A simple method is to place SL just bellow the last swing for long positions and above the last swing for short. That point represents structural invalidation if price breaks it, the setup has likely failed. If that level forces your stop to be 5–6% away or more, the problem isn’t your stop it’s your entry. You’re probably too early or chasing price.
Instead of forcing a wide stop, wait for a cleaner setup closer to structure or use the next method to place your stop loss.

ATR based stop loss

Another solid approach is to base your stop using the ATR (average true range). ATR measures how much an asset typically moves per candle, helping you avoid stops that are too tight during volatile conditions.

A simple rule
Set your stop 1.5–2× the current ATR away from your entry. Let’s assume we enter a long position at 1.30, and the ATR (14) on 1h chart is $0.0017 and we decide to use the 1.5x.

  • Entry : 1.30
  • ATR : 0.017
  • SL = 1.5 X 0.017 = 0.0255
  • Place stop loss at 1.30 – 0.0255 = 1.2745 (1.96%)

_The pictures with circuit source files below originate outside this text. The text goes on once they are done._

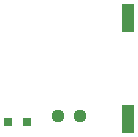
<source format=gbr>
%TF.GenerationSoftware,KiCad,Pcbnew,7.0.7*%
%TF.CreationDate,2023-09-06T19:49:04-05:00*%
%TF.ProjectId,prog1,70726f67-312e-46b6-9963-61645f706362,1.0*%
%TF.SameCoordinates,Original*%
%TF.FileFunction,Paste,Top*%
%TF.FilePolarity,Positive*%
%FSLAX46Y46*%
G04 Gerber Fmt 4.6, Leading zero omitted, Abs format (unit mm)*
G04 Created by KiCad (PCBNEW 7.0.7) date 2023-09-06 19:49:04*
%MOMM*%
%LPD*%
G01*
G04 APERTURE LIST*
G04 Aperture macros list*
%AMRoundRect*
0 Rectangle with rounded corners*
0 $1 Rounding radius*
0 $2 $3 $4 $5 $6 $7 $8 $9 X,Y pos of 4 corners*
0 Add a 4 corners polygon primitive as box body*
4,1,4,$2,$3,$4,$5,$6,$7,$8,$9,$2,$3,0*
0 Add four circle primitives for the rounded corners*
1,1,$1+$1,$2,$3*
1,1,$1+$1,$4,$5*
1,1,$1+$1,$6,$7*
1,1,$1+$1,$8,$9*
0 Add four rect primitives between the rounded corners*
20,1,$1+$1,$2,$3,$4,$5,0*
20,1,$1+$1,$4,$5,$6,$7,0*
20,1,$1+$1,$6,$7,$8,$9,0*
20,1,$1+$1,$8,$9,$2,$3,0*%
G04 Aperture macros list end*
%ADD10R,1.120000X2.440000*%
%ADD11RoundRect,0.237500X0.250000X0.237500X-0.250000X0.237500X-0.250000X-0.237500X0.250000X-0.237500X0*%
%ADD12R,0.800000X0.800000*%
G04 APERTURE END LIST*
D10*
%TO.C,SW1*%
X112000000Y-99305000D03*
X112000000Y-90695000D03*
%TD*%
D11*
%TO.C,R1*%
X106087500Y-99000000D03*
X107912500Y-99000000D03*
%TD*%
D12*
%TO.C,D1*%
X101816000Y-99568000D03*
X103416000Y-99568000D03*
%TD*%
M02*

</source>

With a 800 USDT trade at 10x that is around 157 USDT loss (19.6%). If this SL was a 5% (50%) hit then it would be 400 USDT

Bellow is a simple script for Trading View so you can visualize ATR stop loss on chart. Script plots 2 labels one above and one bellow live price indicating where your stop loss should be according to ATR. From options you can change the length and multiplier.


In simple words :
If You’re Afraid of the Pullback, You’re Too Early. If you’re worried that price might move too far against your entry, you should wait.
If volatility scares you, trade stocks or something slower.

Use a stop loss not because you fear the price might go against you, but because you understand that you can’t always read market sentiment or indicators perfectly, basically, you can’t always be right.